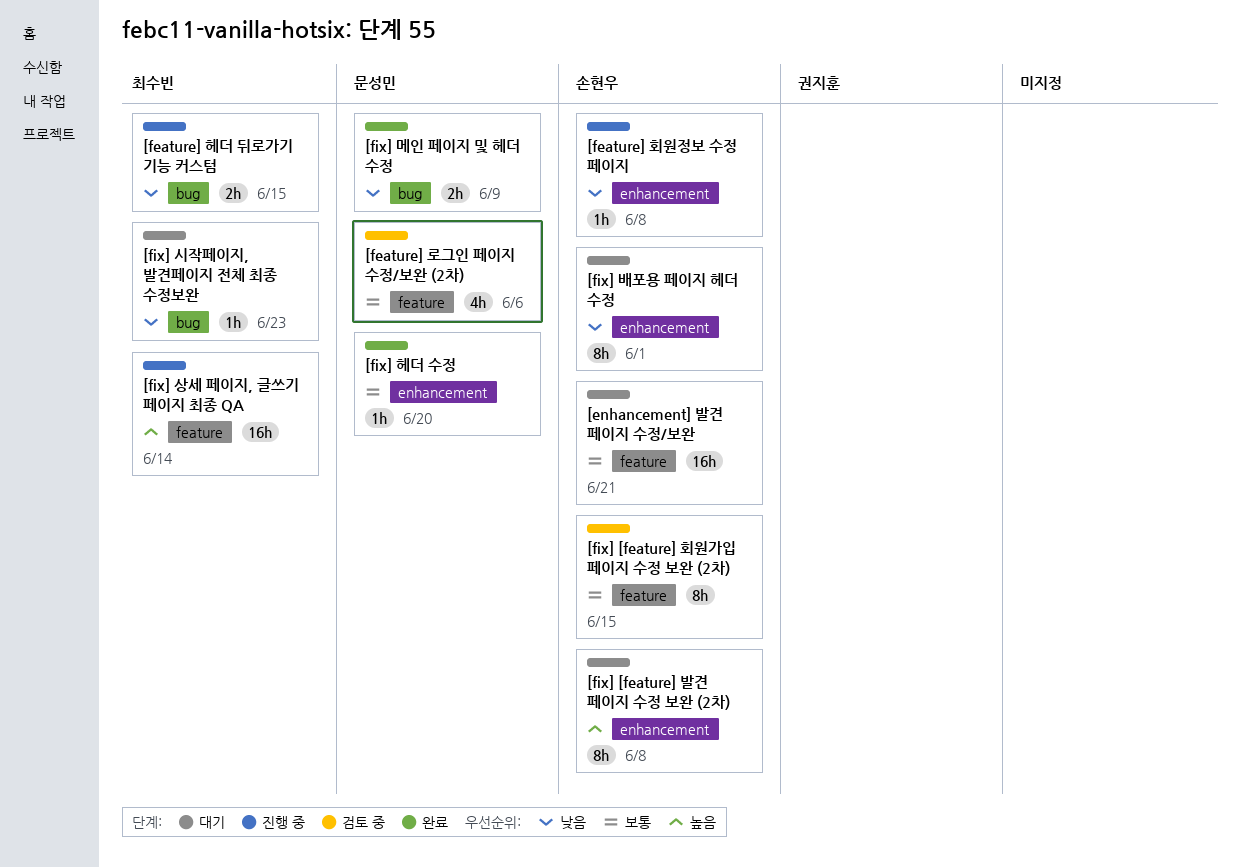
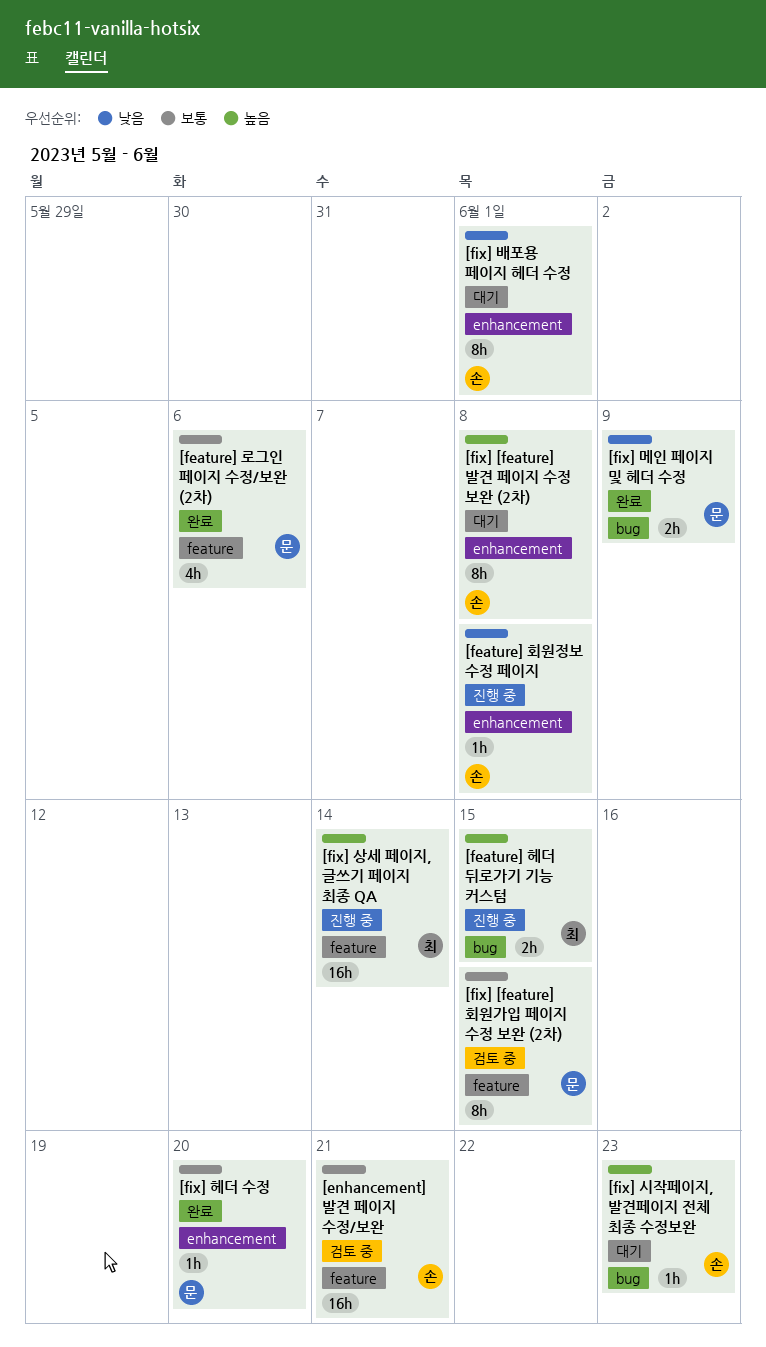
[enhancement] 발견 페이지 수정/보완, status: 대기 -> 검토 중
[feature] 로그인 페이지 수정/보완 (2차), status: 검토 중 -> 완료
[feature] 헤더 뒤로가기 기능 커스텀, priority: 낮음 -> 높음
[fix] [feature] 회원가입 페이지 수정 보완 (2차), owner: 손현우 -> 문성민
[fix] 시작페이지, 발견페이지 전체 최종 수정보완, owner: 최수빈 -> 손현우
[fix] 시작페이지, 발견페이지 전체 최종 수정보완, priority: 낮음 -> 높음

-- Task prompt --
Could you restate every record above word for word, dropping the pictures?

-- Expected output --
[enhancement] 발견 페이지 수정/보완, status: 대기 -> 검토 중
[feature] 로그인 페이지 수정/보완 (2차), status: 검토 중 -> 완료
[feature] 헤더 뒤로가기 기능 커스텀, priority: 낮음 -> 높음
[fix] [feature] 회원가입 페이지 수정 보완 (2차), owner: 손현우 -> 문성민
[fix] 시작페이지, 발견페이지 전체 최종 수정보완, owner: 최수빈 -> 손현우
[fix] 시작페이지, 발견페이지 전체 최종 수정보완, priority: 낮음 -> 높음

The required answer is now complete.